Position: 24 degrees, 13 minutes south; 159 degrees, 45 minutes west
…and rain and wind!! We won the trifecta.
Yesterday around 5PM local NZ time, we saw some lightning off in the distance, downwind of us. It seemed to be clearing where we were so I didn’t think too much of it until half an hour later I noticed the whole sky was rapidly clouding over and the lightning was getting closer. Holy cow!! It turned into the biggest lightning storm we have ever seen. For five hours we were trying to avoid cells by tracking on the radar and adjusting course. We sailed upwind hoping to get “above” the line, but there wasn’t a line, it just appeared everywhere at once and enveloped us. After an hour or two there was no-where we could go that there weren’t lightning bolts. At one point we sailed between two bolts that struck the water on either side of us. It wasn’t pretty. And it rained. Poured, actually. So hard and noisy you couldn’t hear yourself think.
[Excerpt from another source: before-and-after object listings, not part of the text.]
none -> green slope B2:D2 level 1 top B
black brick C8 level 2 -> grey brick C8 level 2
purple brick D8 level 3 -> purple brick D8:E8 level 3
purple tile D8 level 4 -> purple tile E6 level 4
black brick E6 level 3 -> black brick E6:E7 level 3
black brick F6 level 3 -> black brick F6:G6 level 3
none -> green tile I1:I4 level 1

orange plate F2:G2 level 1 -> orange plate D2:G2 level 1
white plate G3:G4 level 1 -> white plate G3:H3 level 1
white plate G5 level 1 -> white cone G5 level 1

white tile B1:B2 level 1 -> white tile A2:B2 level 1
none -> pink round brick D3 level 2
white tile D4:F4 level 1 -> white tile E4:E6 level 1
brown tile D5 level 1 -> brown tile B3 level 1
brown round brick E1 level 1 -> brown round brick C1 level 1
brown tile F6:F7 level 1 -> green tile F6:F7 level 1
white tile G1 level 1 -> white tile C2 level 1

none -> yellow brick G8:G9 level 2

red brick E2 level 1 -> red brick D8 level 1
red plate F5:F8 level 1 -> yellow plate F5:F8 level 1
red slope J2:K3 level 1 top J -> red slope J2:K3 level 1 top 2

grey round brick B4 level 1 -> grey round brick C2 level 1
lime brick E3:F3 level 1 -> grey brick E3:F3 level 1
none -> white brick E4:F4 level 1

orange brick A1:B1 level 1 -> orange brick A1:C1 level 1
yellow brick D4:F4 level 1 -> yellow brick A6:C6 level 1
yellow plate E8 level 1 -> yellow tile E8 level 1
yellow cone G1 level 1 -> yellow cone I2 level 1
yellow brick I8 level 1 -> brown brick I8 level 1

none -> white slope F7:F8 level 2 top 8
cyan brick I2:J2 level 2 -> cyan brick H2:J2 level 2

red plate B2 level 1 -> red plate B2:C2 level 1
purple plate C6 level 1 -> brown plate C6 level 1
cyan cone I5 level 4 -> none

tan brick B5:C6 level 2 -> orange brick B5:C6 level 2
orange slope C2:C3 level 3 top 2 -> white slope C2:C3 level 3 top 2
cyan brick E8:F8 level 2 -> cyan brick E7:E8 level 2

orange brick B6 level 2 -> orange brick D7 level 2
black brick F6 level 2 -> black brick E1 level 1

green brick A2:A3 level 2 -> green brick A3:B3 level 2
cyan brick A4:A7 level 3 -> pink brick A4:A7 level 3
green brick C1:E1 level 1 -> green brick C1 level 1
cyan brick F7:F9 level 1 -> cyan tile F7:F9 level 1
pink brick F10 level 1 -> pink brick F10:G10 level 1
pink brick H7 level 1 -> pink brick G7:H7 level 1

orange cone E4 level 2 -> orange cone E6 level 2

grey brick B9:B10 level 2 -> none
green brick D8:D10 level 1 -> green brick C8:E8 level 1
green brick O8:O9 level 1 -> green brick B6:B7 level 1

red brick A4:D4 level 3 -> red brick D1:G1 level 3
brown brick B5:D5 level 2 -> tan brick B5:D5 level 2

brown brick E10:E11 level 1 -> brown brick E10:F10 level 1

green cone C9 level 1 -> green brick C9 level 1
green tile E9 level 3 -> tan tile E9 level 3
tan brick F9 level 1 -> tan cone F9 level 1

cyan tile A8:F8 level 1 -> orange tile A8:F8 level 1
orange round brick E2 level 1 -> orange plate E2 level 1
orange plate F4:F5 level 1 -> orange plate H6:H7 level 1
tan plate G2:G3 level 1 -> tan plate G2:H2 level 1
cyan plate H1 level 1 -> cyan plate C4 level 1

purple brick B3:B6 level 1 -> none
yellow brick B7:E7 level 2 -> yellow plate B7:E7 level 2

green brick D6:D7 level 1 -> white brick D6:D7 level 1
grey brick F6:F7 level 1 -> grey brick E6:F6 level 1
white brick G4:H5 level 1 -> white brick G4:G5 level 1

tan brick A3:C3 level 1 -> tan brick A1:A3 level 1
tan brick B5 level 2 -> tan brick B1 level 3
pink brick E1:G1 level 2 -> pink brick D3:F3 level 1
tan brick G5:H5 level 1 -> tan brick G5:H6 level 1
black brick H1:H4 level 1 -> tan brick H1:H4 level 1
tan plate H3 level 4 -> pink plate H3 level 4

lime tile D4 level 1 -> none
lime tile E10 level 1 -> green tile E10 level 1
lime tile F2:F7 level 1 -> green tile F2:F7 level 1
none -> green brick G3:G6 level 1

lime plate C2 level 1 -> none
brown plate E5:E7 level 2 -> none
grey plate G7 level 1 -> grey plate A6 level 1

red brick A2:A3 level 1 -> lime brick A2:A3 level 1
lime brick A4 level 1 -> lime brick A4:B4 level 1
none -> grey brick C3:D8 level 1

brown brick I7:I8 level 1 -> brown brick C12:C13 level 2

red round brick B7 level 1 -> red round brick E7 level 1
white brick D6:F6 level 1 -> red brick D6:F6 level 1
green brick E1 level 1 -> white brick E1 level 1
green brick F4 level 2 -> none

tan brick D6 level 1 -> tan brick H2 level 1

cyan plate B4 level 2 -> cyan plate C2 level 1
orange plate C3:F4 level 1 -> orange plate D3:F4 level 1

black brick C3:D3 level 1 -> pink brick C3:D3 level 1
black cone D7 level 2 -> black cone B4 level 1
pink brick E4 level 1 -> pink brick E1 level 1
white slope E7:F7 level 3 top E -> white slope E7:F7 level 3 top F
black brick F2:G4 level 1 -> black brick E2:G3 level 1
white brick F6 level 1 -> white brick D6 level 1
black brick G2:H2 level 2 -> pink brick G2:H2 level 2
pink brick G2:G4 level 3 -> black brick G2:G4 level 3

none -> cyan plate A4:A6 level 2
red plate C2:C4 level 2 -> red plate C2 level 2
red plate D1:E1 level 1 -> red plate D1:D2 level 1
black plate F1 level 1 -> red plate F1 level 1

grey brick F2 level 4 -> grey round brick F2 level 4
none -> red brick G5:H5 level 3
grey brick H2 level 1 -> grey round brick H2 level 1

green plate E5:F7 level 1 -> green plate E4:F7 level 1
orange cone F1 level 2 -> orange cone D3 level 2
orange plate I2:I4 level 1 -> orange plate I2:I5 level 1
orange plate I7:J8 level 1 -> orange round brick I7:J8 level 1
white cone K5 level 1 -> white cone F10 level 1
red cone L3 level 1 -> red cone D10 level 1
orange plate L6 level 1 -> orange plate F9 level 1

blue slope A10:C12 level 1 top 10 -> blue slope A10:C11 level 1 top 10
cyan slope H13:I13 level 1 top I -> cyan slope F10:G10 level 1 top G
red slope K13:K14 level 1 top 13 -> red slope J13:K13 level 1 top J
Then, after five hours of insanity, suddenly the wind died down. I went forward to tighten the preventer and as I got back to the cockpit it quickly started building and by time I got to the helm to adjust our course (the wind changed direction about 90 degrees I think, it was all confusion by this time) and in ten seconds was blowing 40++ knots (at one point during a relative “lull”, I measured 43 knots at the deck with a hand held). The gale driven raindrops were like a thousand BB gun shots on your face. Charisma went crazy as I struggled to find a groove where she’d settle down. Fortunately we only had the third reef in the main and a little storm jib. I steered downwind to lessen the load on the rig, and we went surfing away. If the sail had been any bigger, we would have blown it out for sure. I have no idea how fast we were going as I couldn’t take my attention off the red glow of the compass for even a moment without risking careening out of control. After maybe ten minutes I realized this was no ordinary squall and it wasn’t going to blow out, so waited for a slight lull and threw the helm over to round up and (hopefully) get Charisma to heave to. We turned and heeled until the water was up to the cabin, but she came up and settled. A little. Problem at this point, she doesn’t really heave to with any kind of jib up. I had to go up to the bow and take the storm jib down. Took me a few minutes to psych myself up for that one, but finally left the relative safety of the cockpit. Yipes. The wind was blowing so hard it literally felt like it was going to lift me out of the boat. I crawled. 37 feet. One hand hold at a time. Finally with Ann’s expert help managing the lines, I got the jib down and secure and we spent the next roughly four hours riding it and wondering where the heck this beast came from?
Wow, what a night. Don’t want to E V E R do that again. Charisma did really well. We’re both a little shaken and just riding hove to in the early morning with the wind now around 10 knots, catching up on some sleep and cleaning up in anticipation of getting going in another hour to two after the morning net at 0715 local. Then we’ll do a boat inspection to check on any damage and see about moving on.